Abstract

Introduction: Function of the right ventricle (RV) is often an important issue during cardiac surgery. We prospectively compared two independent means of assessing RV function intraoperatively, 1) fractional area change (FAC) by 2D TEE from the mid esophageal RV long axis (LAX) and mid esophageal four chamber (4CH) views and 2) thermodilution right ventricular ejection fraction (REF) using a pulmonary artery catheter (PAC).

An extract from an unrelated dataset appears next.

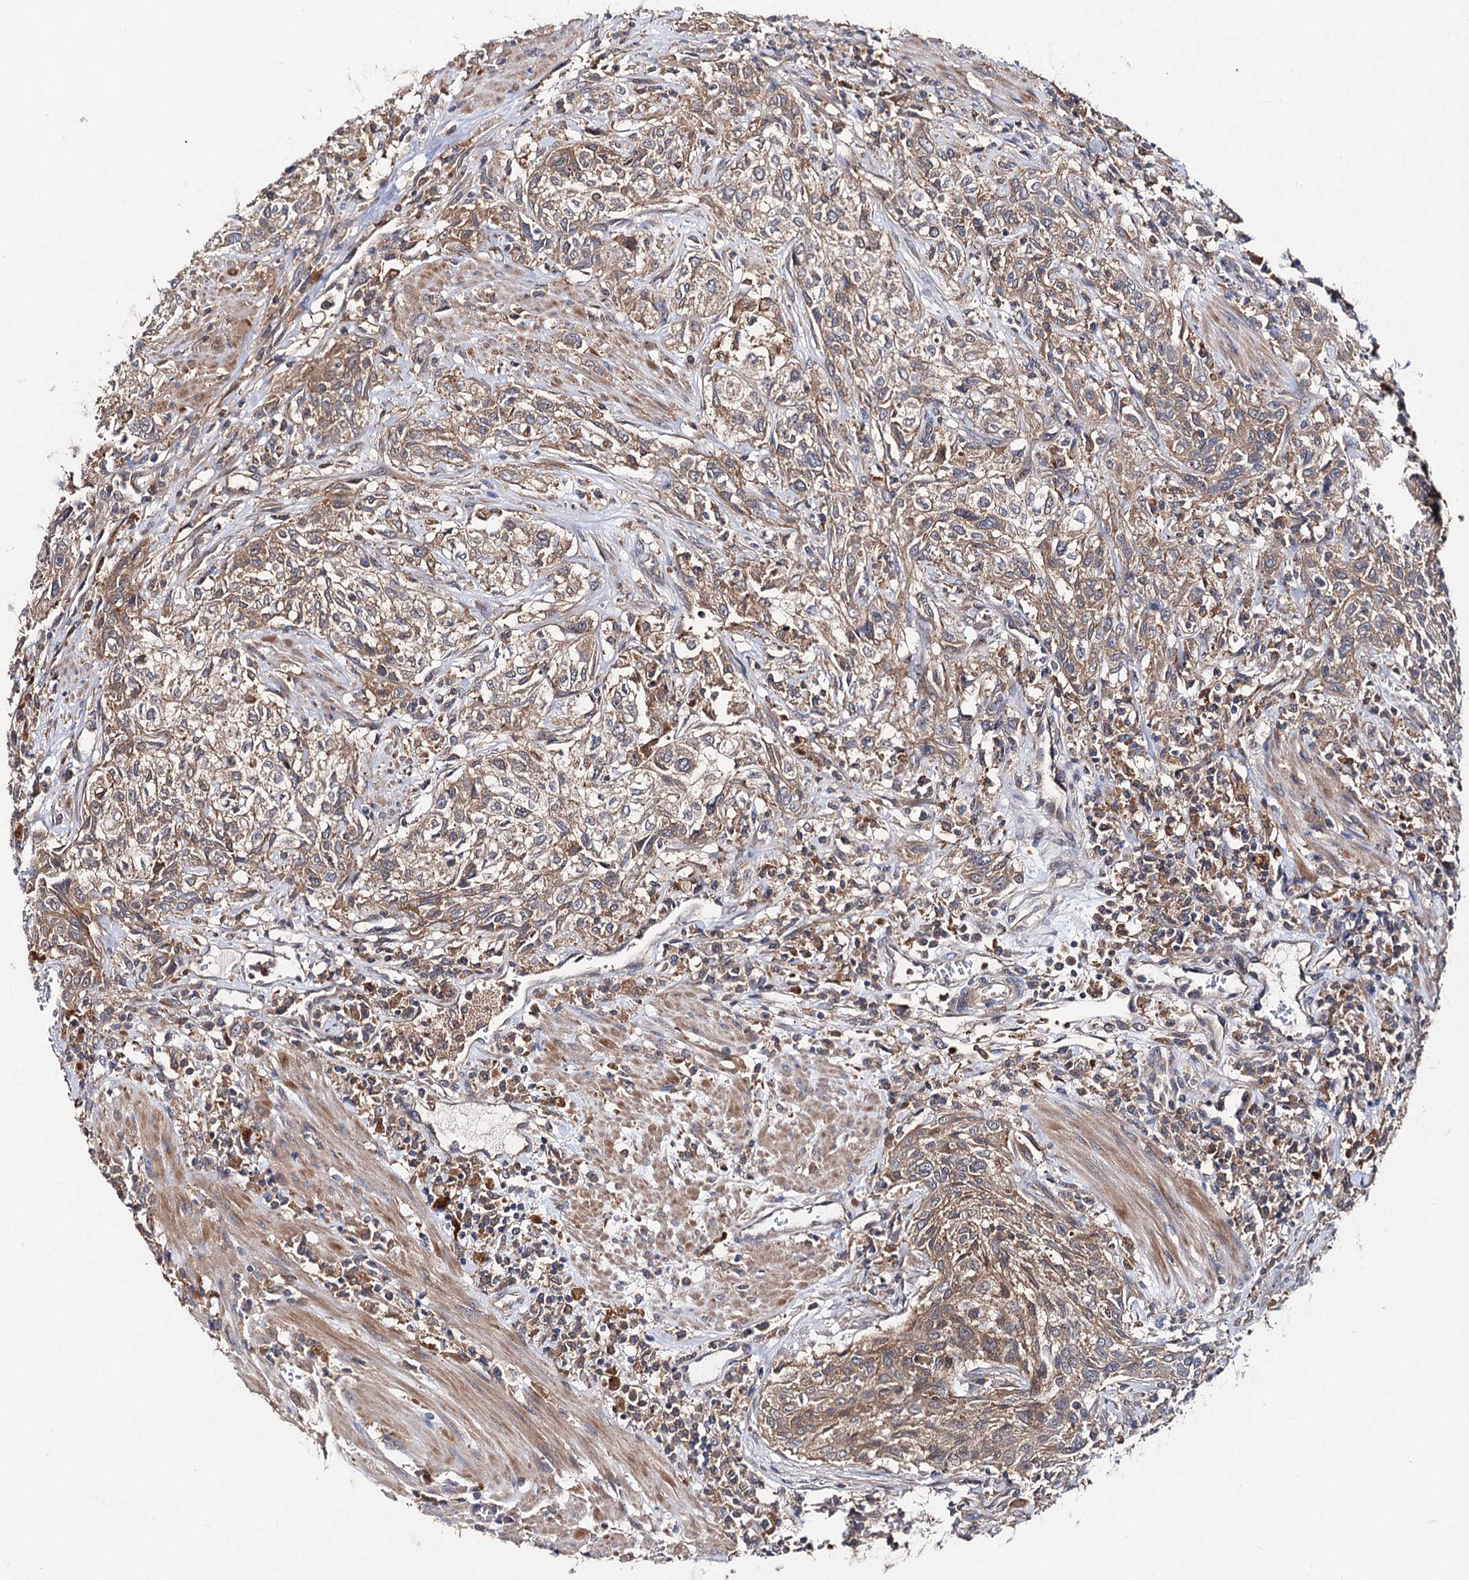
{"staining": {"intensity": "weak", "quantity": ">75%", "location": "cytoplasmic/membranous"}, "tissue": "urothelial cancer", "cell_type": "Tumor cells", "image_type": "cancer", "snomed": [{"axis": "morphology", "description": "Normal tissue, NOS"}, {"axis": "morphology", "description": "Urothelial carcinoma, NOS"}, {"axis": "topography", "description": "Urinary bladder"}, {"axis": "topography", "description": "Peripheral nerve tissue"}], "caption": "Tumor cells show low levels of weak cytoplasmic/membranous staining in approximately >75% of cells in urothelial cancer.", "gene": "VPS29", "patient": {"sex": "male", "age": 35}}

Methods: 15 patients undergoing cardiac surgery had LAX and 4CH views of the RV obtained with a multiplane probe and stored to digital disk before CPB, after CPB, and/or after chest closure. The RV LAX view transected both the tricuspid valve and pulmonary valve annuli. REF was simultaneously measured with a REF PAC. End diastolic and end systolic areas of the RV for both TEE views were measured off line by a blinded investigator and FAC calculated. Regression analyses comparing RV LAX and 4CH FACs with REF were performed. Results: 33 observations with concurrent measurements of RV FAC LAX, RV FAC 4CH, and REF were obtained. Significant correlation of LAX FAC with REF was present (r =.57, p < 0.001) (Figure 1), while correlation of 4CH FAC with REF was absent (r =.10, p =.56) (Figure 2). RV FAC LAX and RV FAC 4CH were not significantly correlated (r =.33, p =.06).Figure 1Figure 2Conclusion: The RV FAC of the LAX view correlates with thermodilution REF much better than the FAC of the 4CH view. When using 2D TEE to assess RV function during cardiac surgery, the RV LAX view probably provides better information than the 4CH view.